# Recording market depth from IB



## saiter (8 June 2009)

Hey guys,

Is there a way to record the market depth from IB into a program like amibroker? I'd like to do this so I can see the changes in market depth for tickers that I'm not viewing.

Thanks.


----------



## MS+Tradesim (8 June 2009)

Apparently Ninjatrader can do that. TH will know for sure.


----------



## saiter (8 June 2009)

MS+Tradesim said:


> Apparently Ninjatrader can do that. TH will know for sure.




Thanks Tradesim, I'll look into it.


----------



## jersey10 (8 June 2009)

ninja trader can do it and you can speed up the replay if you want to.


----------



## saiter (11 June 2009)

jersey and Tradesim,

Ninjatrader can record market depth for after hours use. I think I didn't explain myself too well in the OP...
Basically, I want to see the changes in market depth (in real time) so I can calculate the size of the parcel that was withdrawn/added to a particular price level. Unfortunately, I'm still too slow to do this by eye  Kind of like a ticker tape.


----------



## alex keaton (11 June 2009)

saiter said:


> jersey and Tradesim,
> 
> Ninjatrader can record market depth for after hours use. I think I didn't explain myself too well in the OP...
> Basically, I want to see the changes in market depth (in real time) so I can calculate the size of the parcel that was withdrawn/added to a particular price level. Unfortunately, I'm still too slow to do this by eye  Kind of like a ticker tape.
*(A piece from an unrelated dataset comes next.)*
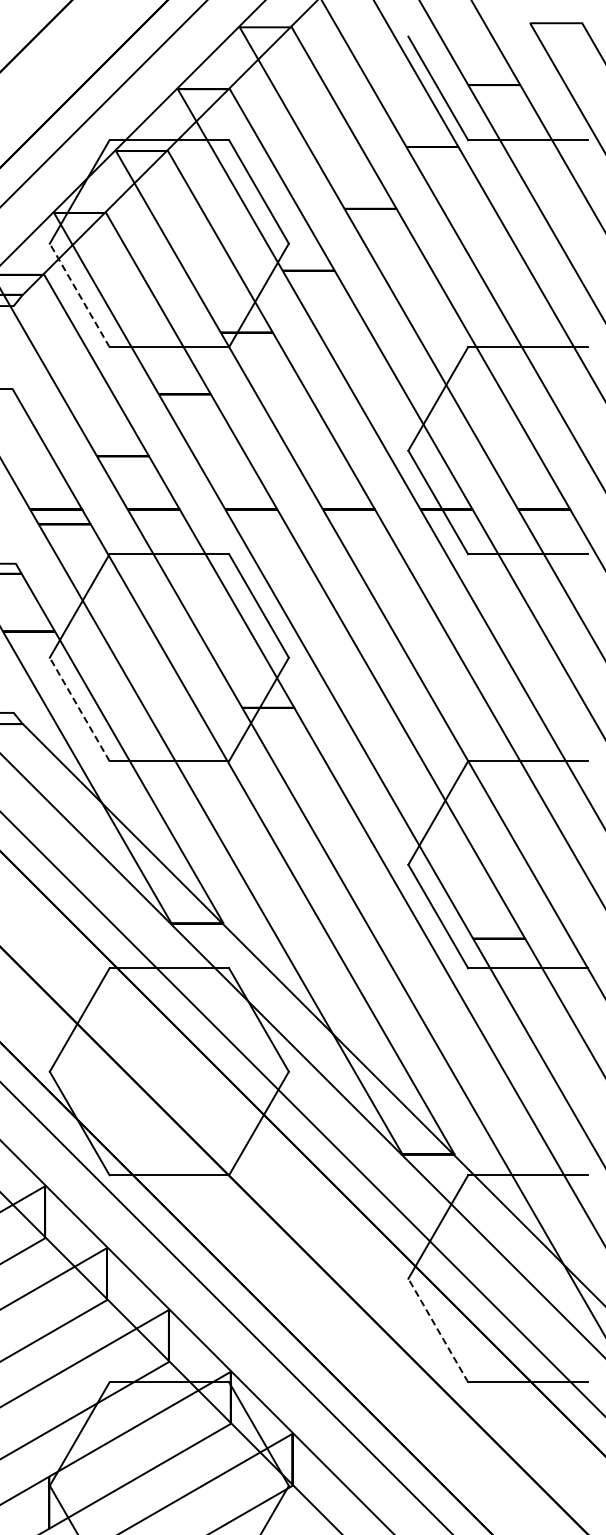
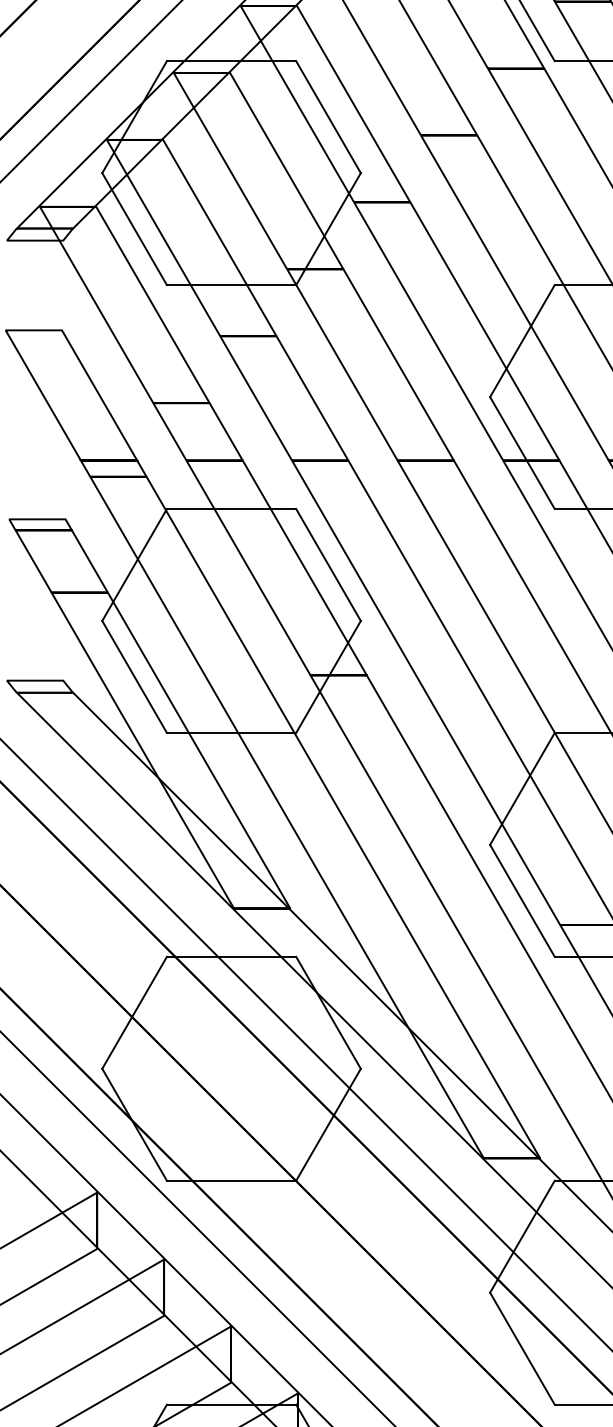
line: (79, 295) -> (134, 229), dashed -> solid
line: (79, 709) -> (134, 676), dashed -> solid
line: (438, 1330) -> (522, 1348), dashed -> solid

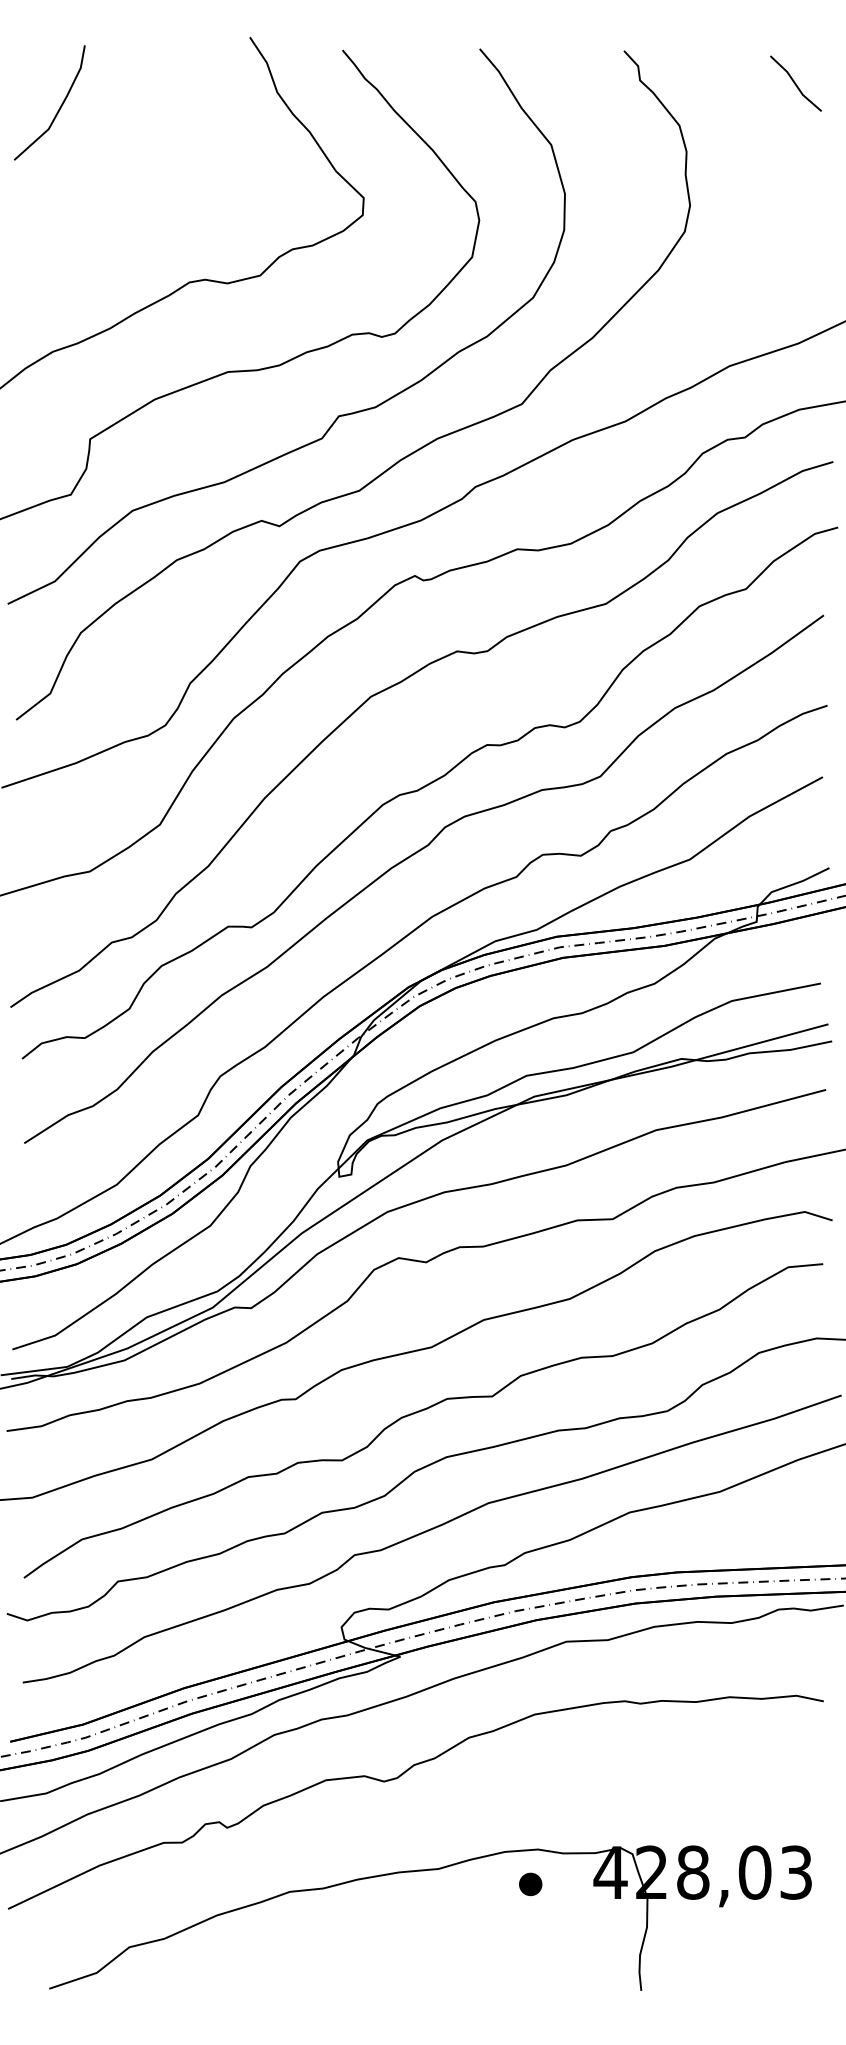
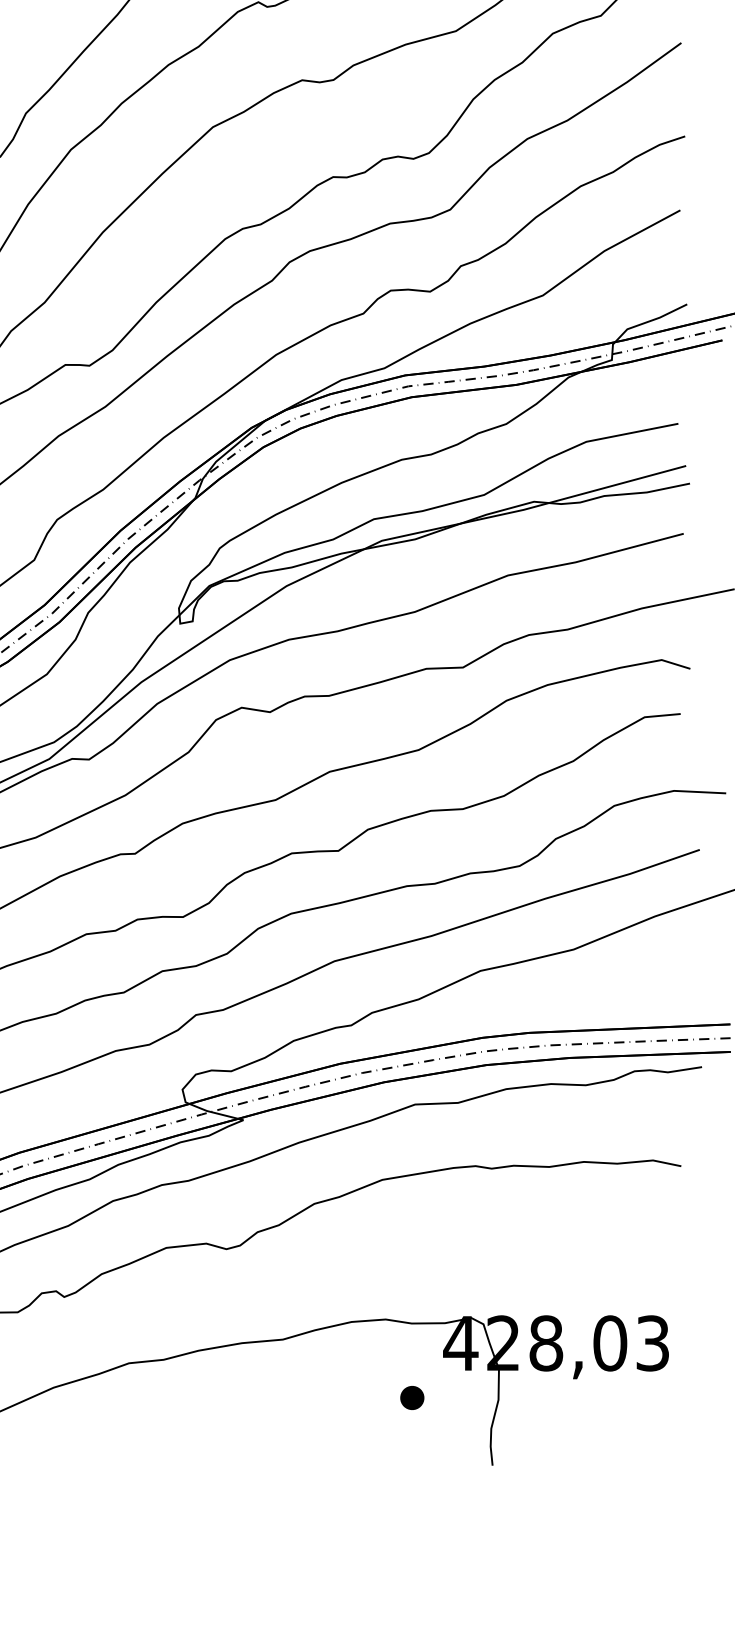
part: (530, 1884) -> (412, 1398), moved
Spark Trader will allow you to do this in real-time.

http://iguana2.com/spark

Full market depth can be extracted using DDE and the visual market depth makes it easy to spot changes.


----------



## saiter (11 June 2009)

alex keaton said:


> Spark Trader will allow you to do this in real-time.
> 
> http://iguana2.com/spark
> 
> Full market depth can be extracted using DDE and the visual market depth makes it easy to spot changes.




Hi alex,

Spark looks good, but I'm not interested in purchasing another charting package.


----------



## paulchow2k (22 June 2009)

saiter said:


> Hey guys,
> 
> Is there a way to record the market depth from IB into a program like amibroker? I'd like to do this so I can see the changes in market depth for tickers that I'm not viewing.
> 
> Thanks.




I've got IB data going into NinjaTrader and AmiBroker. Both are capable to recording if it's for the purpose of replay. Recording is build into NinjaTrader and with Amibroker, you will need to setup the IB Plugin but both are straight forward.

regards

paul


----------